Persekam Metro FC merupakan klub sepakbola kebanggaan Pemkab Malang. Jajaran Manajemen Persekam Metro FC diisi sejumlah Kepala Organisasi Perangkat Daerah (OPD) di lingkungan Pemkab Malang.

Di fase grup babak penyisihan Liga 2, Persekam Metro FC menempati posisi tiga. Hasil itu membawa klub tersebut ke babak playoff untuk bertahan di Liga 2. Fase playoff sendiri berisikan tim-tim yang finis di posisi tiga dan empat pada fase grup.

Pada prosesnya klub besutan Siswantoro ini menyudahi fase playoff dengan berada di posisi tiga, dari empat tim, di Grup G. Menurut aturan awal, tim teratas saja di masing-masing grup playoff ini yang berhak bertahan di Liga 2.

Menurut Bogang, semua klub yang berlaga di Liga 2 telah melayangkan protes baik secara lisan maupun tertulis mengenai kepastian regulasi tersebut. Dalam regulasi lama, kata Bogang, aturan lama ini terlalu memangkas habis tim peserta (dari 61 jadi 40 tim). Dengan kata lain, akan ada terlampau banyak tim yang harus terdegradasi.

“Kita ingin secepatnya ada keputusan, sehingga bisa segera mempersiapkan tim dengan maksimal. Jika digantung, beban berat ditanggung manajemen atau klub,” ucapnya.

Manajer Persekam Metro FC Samsul Hadi juga menegaskan bahwa saat ini timnya belum pasti ke Liga 3 dan justru masih berpeluang tampil di Liga 2 musim depan.
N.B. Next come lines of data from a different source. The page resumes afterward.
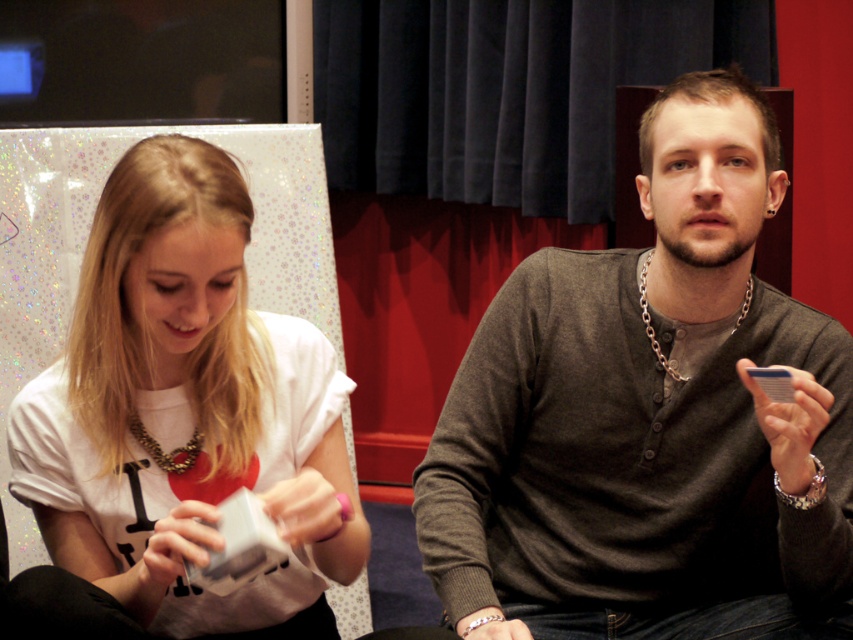
Is point (633, 592) farther from camera compared to point (747, 289)?

Yes.

Does matte gray sweater at center have a lesser height compared to gold chain necklace at center?

Incorrect, matte gray sweater at center's height does not fall short of gold chain necklace at center's.

Is point (483, 500) positioned after point (643, 321)?

Yes.

Identify the location of matte gray sweater at center. (646, 413).

Does white matte t-shirt at center appear on the left side of gold chain necklace at center?

Correct, you'll find white matte t-shirt at center to the left of gold chain necklace at center.

Can you confirm if white matte t-shirt at center is positioned to the right of gold chain necklace at center?

In fact, white matte t-shirt at center is to the left of gold chain necklace at center.

Find the location of a particular element. white matte t-shirt at center is located at coordinates (186, 412).

The width and height of the screenshot is (853, 640). In order to click on white matte t-shirt at center in this screenshot , I will do `click(186, 412)`.

Which of these two, white matte t-shirt at center or gold textured necklace at center, stands taller?

white matte t-shirt at center

Is point (125, 216) positioned behind point (141, 436)?

No, (125, 216) is closer to viewer.

Is point (189, 528) behind point (177, 465)?

No, (189, 528) is closer to viewer.

Where is `white matte t-shirt at center`? This screenshot has height=640, width=853. white matte t-shirt at center is located at coordinates (186, 412).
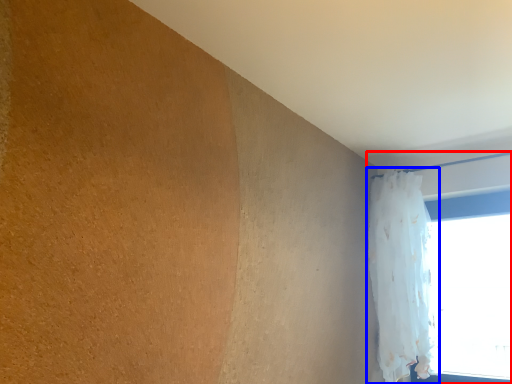
Question: Which of the following is the closest to the observer, window (highlighted by a red box) or curtain (highlighted by a blue box)?

Choices:
 (A) window
 (B) curtain

Answer: (B)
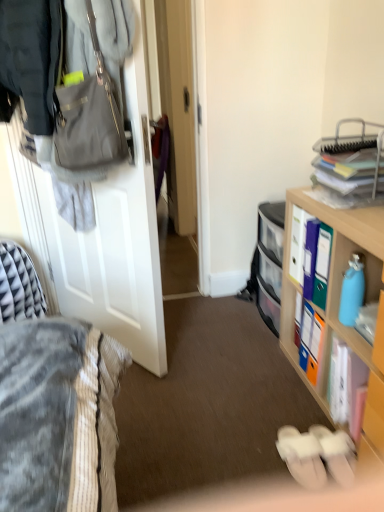
Where is `empty space that is in between white matte door at left and white fabric slippers at lower center, the first footwear from the left`? Image resolution: width=384 pixels, height=512 pixels. empty space that is in between white matte door at left and white fabric slippers at lower center, the first footwear from the left is located at coordinates (211, 411).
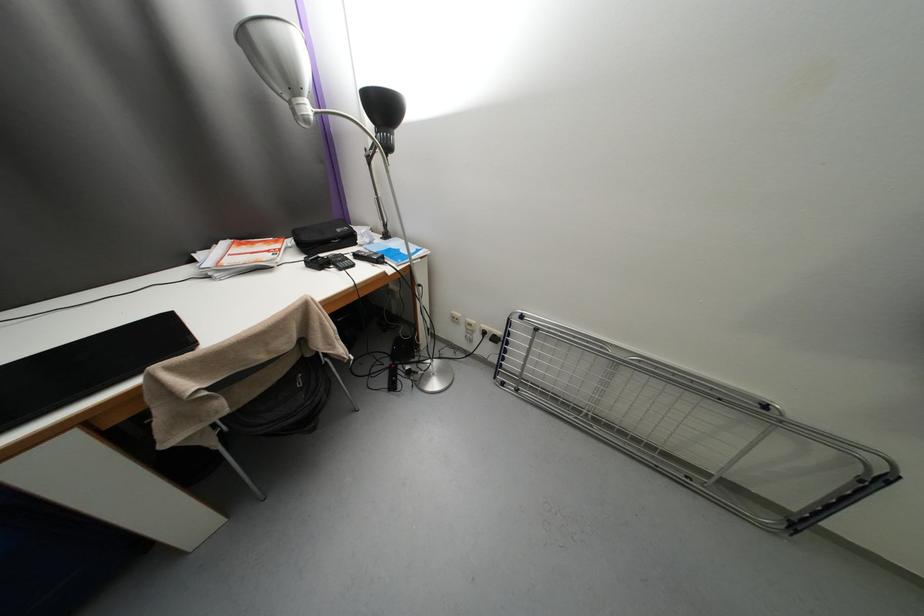
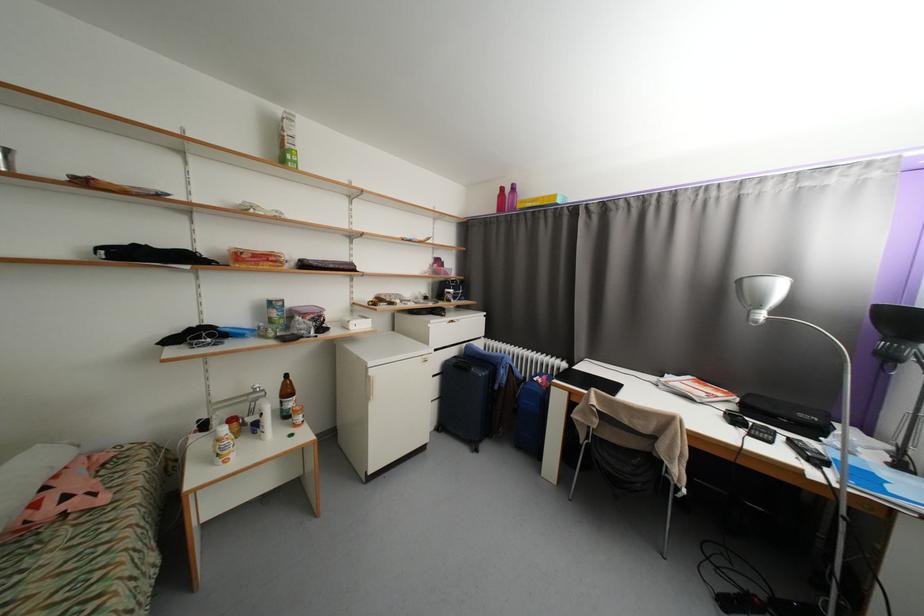
In the second image, find the point that corresponds to the point at 346,270 in the first image.

(757, 436)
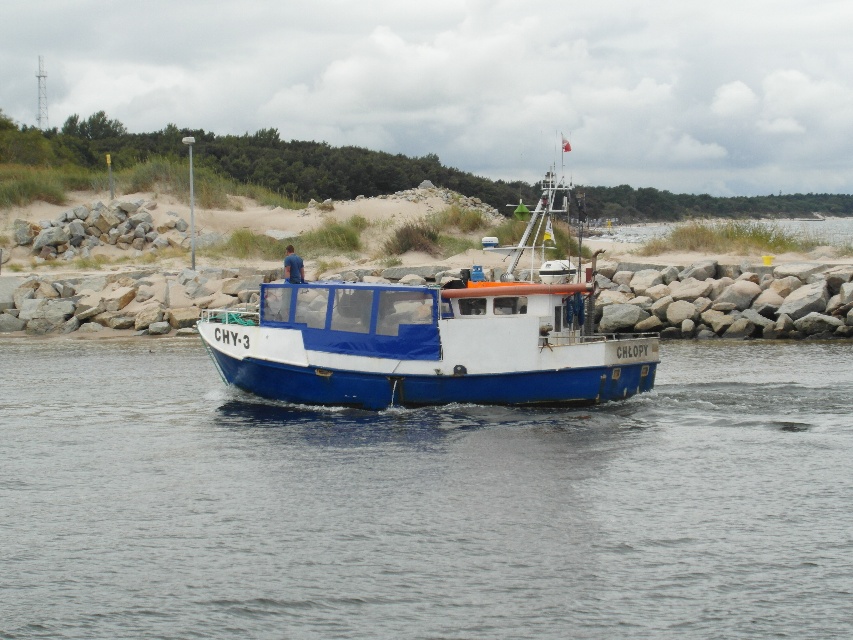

“Belum bisa dikatakan degradasi karena belum ada regulasi jelas soal itu. Ini masih dalam pembahasan di PSSI dan justru kemungkinan Metro FC tetap bertahan di Liga 2,” ujar Samsul.

Ia juga menilai bahwa timnya sejauh ini sudah tampil dengan baik dan usaha-usaha untuk membuat peningkatan kualitas pun akan terus dilakukan, baik dari sektor pemain maupun pelatih. “Program pembinaan juga dijalankan dengan menggandeng KONI serta PSSI, untuk menemukan bibit muda berbakat,” ucapnya.